An evaluation report of the Project, being executed by the International Programme for the Elimination of Child Labour (IPEC), has therefore, recommended the provision of capital investments in buildings or school infrastructure to increase the efficiency of the Project to rescue the children.

The recommendations were made during a discussion at a mid-term review and sustainability workshop on the Project, held in Accra on Wednesday. The workshop was attended by the implementing agencies, comprising Government sector organisations, the Ghana Employers Association (GEA), the Trades Union Congress and Non-Governmental Organisations (NGO's). The workshop noted that a number of districts had not set up the social services committees and child panels as mandated in Act 560.

Dr Stephen Ayidiya, Head of the Department of Social Work, University of Ghana, in an intervention urged the implementing partner to use the Project as a leverage to ask the District Assemblies to establish schools to contain the rescued children.

Parents and guardians of the rescued children could pay the minimum government fees rather than be scared to return their children into strenuous child labour.

The three-year CBP, which had been running for two years now, was aimed at rescuing 2000 child labourers in fishing, stone quarries, mining and domestic labour from each of five core countries namely Zambia, Kenya, Uganda, and Nigeria, and as well as identify share experience on child labour and good practice interventions with four non-core countries of Ethiopia, Malawi, South Africa and Tanzania.

Under the Project, governments, workers', employers' organizations, and other partners would have the technical skills and organisational capacity to formulate and implement policies, programmes and other initiatives to facilitate the prevention of the worst forms of child labour.

Dr Stephen Ayidiya, Head of the Department of Social Work, University of Ghana, in an intervention urged the implementing partners to use the Project as a leverage to demand the District Assemblies to establish schools to contain the rescued children.
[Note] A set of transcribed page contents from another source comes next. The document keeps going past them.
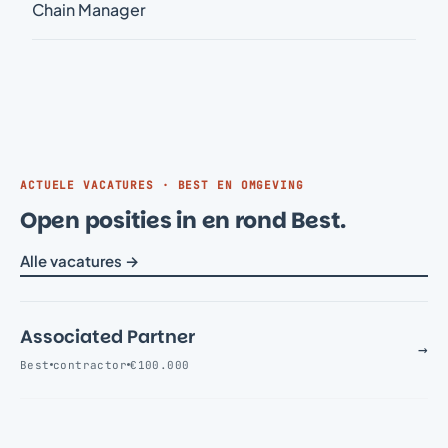
Chain Manager
ACTUELE VACATURES · BEST EN OMGEVING
Open posities in en rond Best.
Alle vacatures →
Associated Partner
→
Best
contractor
€100.000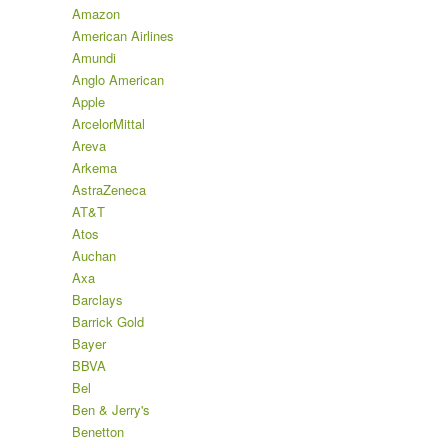
Amazon
American Airlines
Amundi
Anglo American
Apple
ArcelorMittal
Areva
Arkema
AstraZeneca
AT&T
Atos
Auchan
Axa
Barclays
Barrick Gold
Bayer
BBVA
Bel
Ben & Jerry's
Benetton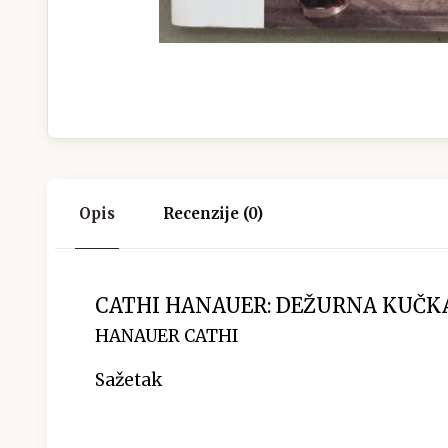
Opis
Recenzije (0)
CATHI HANAUER: DEŽURNA KUČK
HANAUER CATHI
Sažetak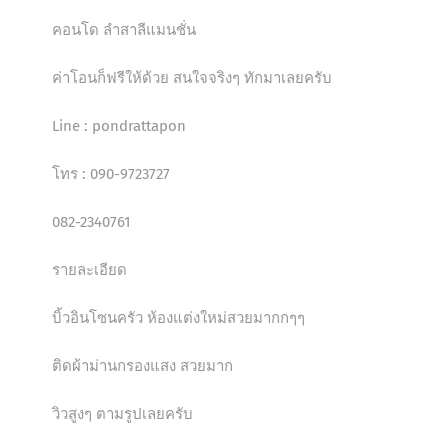
คอนโด ลำสาลีแมนชั่น
ค่าโอนก็ฟรีให้ด้วย สนใจจริงๆ ทักมาเลยครับ
Line : pondrattapon
โทร : 090-9723727
082-2340761
รายละเอียด
บิ้วอินโซนครัว ห้องแต่งใหม่สวยมากกๆๆ
ติดผ้าม่านกรองแสง สวยมาก
วิวสูงๆ ตามรูปเลยครับ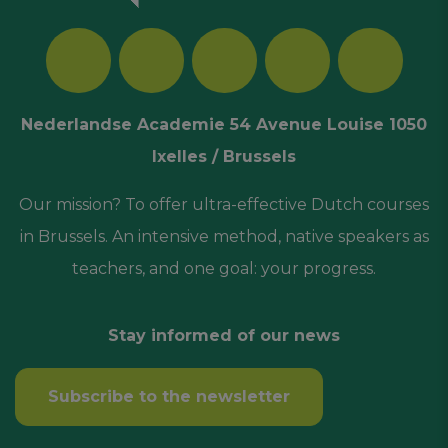
Nederlandse Academie 54 Avenue Louise 1050
Ixelles / Brussels
Our mission? To offer ultra-effective Dutch courses
in Brussels. An intensive method, native speakers as
teachers, and one goal: your progress.
Stay informed of our news
Subscribe to the newsletter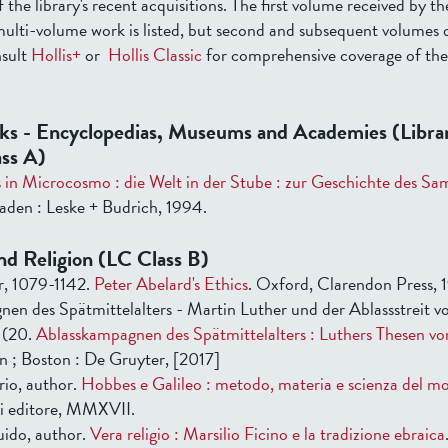
f the library's recent acquisitions. The first volume received by th
multi-volume work is listed, but second and subsequent volumes 
nsult
Hollis+
or
Hollis Classic
for comprehensive coverage of the 
s - Encyclopedias, Museums and Academies (Librar
ss A)
in Microcosmo : die Welt in der Stube : zur Geschichte des S
aden : Leske + Budrich, 1994.
nd Religion (LC Class B)
r, 1079-1142.
Peter Abelard's Ethics
. Oxford, Clarendon Press, 1
en des Spätmittelalters - Martin Luther und der Ablassstreit v
 (20.
Ablasskampagnen des Spätmittelalters : Luthers Thesen vo
in ; Boston : De Gruyter, [2017]
rio, author.
Hobbes e Galileo : metodo, materia e scienza del m
i editore, MMXVII.
uido, author.
Vera religio : Marsilio Ficino e la tradizione ebraica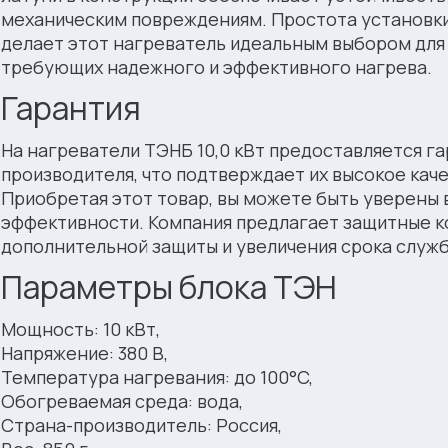
механическим повреждениям. Простота установки
делает этот нагреватель идеальным выбором для
требующих надежного и эффективного нагрева.
Гарантия
На нагреватели ТЭНБ 10,0 кВт предоставляется га
производителя, что подтверждает их высокое кач
Приобретая этот товар, вы можете быть уверены 
эффективности. Компания предлагает защитные ко
дополнительной защиты и увеличения срока служб
Параметры блока ТЭН
Мощность: 10 кВт,
Напряжение: 380 В,
Температура нагревания: до 100°C,
Обогреваемая среда: вода,
Страна-производитель: Россия,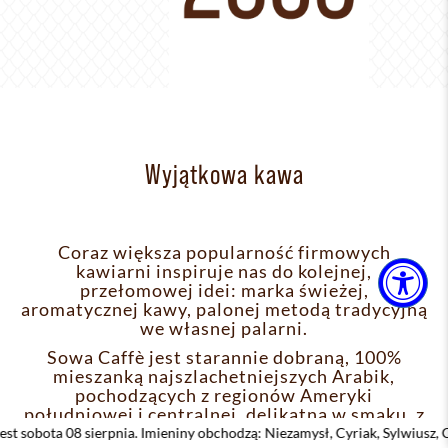
Wyjątkowa kawa
Coraz większa popularność firmowych
kawiarni inspiruje nas do kolejnej,
przełomowej idei: marka świeżej,
aromatycznej kawy, palonej metodą tradycyjną
we własnej palarni.
Sowa Caffè jest starannie dobraną, 100%
mieszanką najszlachetniejszych Arabik,
pochodzących z regionów Ameryki
południowej i centralnej, delikatną w smaku, z
wyraźnie wyczuwalnym posmakiem czekolady,
pnia. Imieniny obchodzą: Niezamysł, Cyriak, Sylwiusz, Cyryl, Emilian, Nie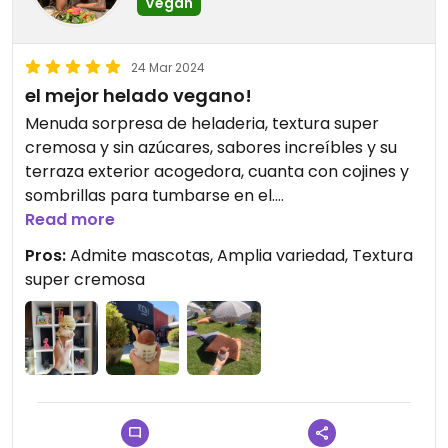
Vegan
24 Mar 2024
el mejor helado vegano!
Menuda sorpresa de heladeria, textura super
cremosa y sin azúcares, sabores increíbles y su
terraza exterior acogedora, cuanta con cojines y
sombrillas para tumbarse en el.
Cuenta también con café y repostería, pero no
Read more
debéis perderos su punto fuerte, los helados.
Pros:
Admite mascotas, Amplia variedad, Textura
super cremosa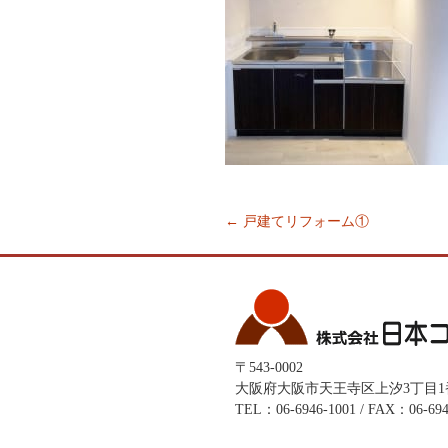
←
戸建てリフォーム①
Post
navigation
〒543-0002
大阪府大阪市天王寺区上汐3丁目1
TEL：06-6946-1001 / FAX：06-694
Parents and guardians of the rescued children could pay the minimum government fees rather than be scared to return their children into strenuous child labour, by the exorbitant fees from private schools. Participants also condemned the use by the school system of pupils on hard work in sourcing income.

Madam Marilyn Amponsah Annan, Head International Desk of the Ministry of Women and Children's Affairs, noted that traditional beliefs and practices that saw nothing wrong in engaging children in strenuous work appeared to be interfering with efforts to eliminate child labour.

A clear line therefore, needed to be drawn between when a child was helping with work at home and child labour that tended to be exploitative.

Madam Annan called on partners of the project of child labour rescue mission to factor in the traditional beliefs of the people in their educational messages and programmes.

Mr Emmanuel Otoo, the Country Coordinator of the Capacity Building Project, said it was necessary to make child labour part of the programmes of the District Assemblies to make them sustainable. He said child labour issues would also be made part of the Ghana Poverty Reduction Strategy.